La chronique de Benchicou. Procès Sonatrach,  l’embarrassante commedia milanaise

Benchicou

S’il n’avait tenu qu’au pouvoir algérien, ce procès Sonatrach n’aurait jamais eu lieu. Ou alors  le plus tard possible. Quand les gens auront tout oublié. L’affaire Sonatrach aurait rejoint, aux oubliettes, toutes les combines qui impliquent l’entourage du Président, comme le scandale Bouricha ou le volet de l’affaire Khalifa qui traite des transferts internationaux.
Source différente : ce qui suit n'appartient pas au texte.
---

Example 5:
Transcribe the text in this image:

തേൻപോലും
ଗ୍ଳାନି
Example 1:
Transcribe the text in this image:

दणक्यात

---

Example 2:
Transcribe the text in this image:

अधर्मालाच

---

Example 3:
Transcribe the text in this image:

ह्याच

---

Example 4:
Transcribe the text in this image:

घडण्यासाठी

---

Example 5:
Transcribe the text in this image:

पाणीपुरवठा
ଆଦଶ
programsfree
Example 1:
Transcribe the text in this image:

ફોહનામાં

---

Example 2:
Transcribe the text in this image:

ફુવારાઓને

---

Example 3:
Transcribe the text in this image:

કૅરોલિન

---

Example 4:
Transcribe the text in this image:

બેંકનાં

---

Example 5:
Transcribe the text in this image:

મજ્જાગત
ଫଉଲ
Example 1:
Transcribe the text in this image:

Du reste, jusque là, l’affaire était gérée selon le style bien familier au clan présidentiel et qui consiste à faire mine d’avancer d’un pas et de reculer réellement de trois. L’entourage du président algérien maîtrise comme pas un, l’usage de la force d’inertie au service de la protection de ses amis.

Mais la justice algérienne aux ordres, ne maîtrise ni l’agenda ni le dossier Sonatrach dont elle n’a pas le monopole. Elle ne peut se permettre de tergiverser après que le Procureur de Milan ait remis ses conclusions, il y a deux mois, signe que l’affaire avance de l’autre côté de la Méditerranée.

Alors, comment trancher dans cette affaire de Sonatrach sans impliquer les plus hautes autorités de l’État algérien ?

C’est à ce casse-tête que se trouvent confrontés les juges algériens chargés d’animer ce qu’il faut bien appeler une mise en scène judiciaire appelée à se solder, comme de coutume, par l’incarcération de quelques lampistes et la relaxe des vrais coupables, en majorité des proches du cercle présidentiel. Une autre supercherie judiciaire Khalifa, en somme, serait-on tenté de dire.

Sauf que… Sauf que, pour la première fois, en effet, le sort d’une enquête sur un scandale algérien ne dépend pas exclusivement de la justice algérienne mais aussi, et surtout, d’une magistrature étrangère qui traite concomitamment le dossier, sur laquelle Alger n’a aucune prise et dont les deux pilotes, Fabio De Pasquale et Sergio Spadaro sont réputés être des procureurs inflexibles. Ils seraient décidés à aller le plus loin possible pour faire la lumière sur cette grande rapine qui a provoqué un véritable séisme en Italie. Des dirigeants de la filiale du géant ENI viennent d’être limogés et l’opinion publique suit avec attention cette nouvelle affaire de corruption dont elle redoute qu’elle n’ait des ramifications avec la mafia.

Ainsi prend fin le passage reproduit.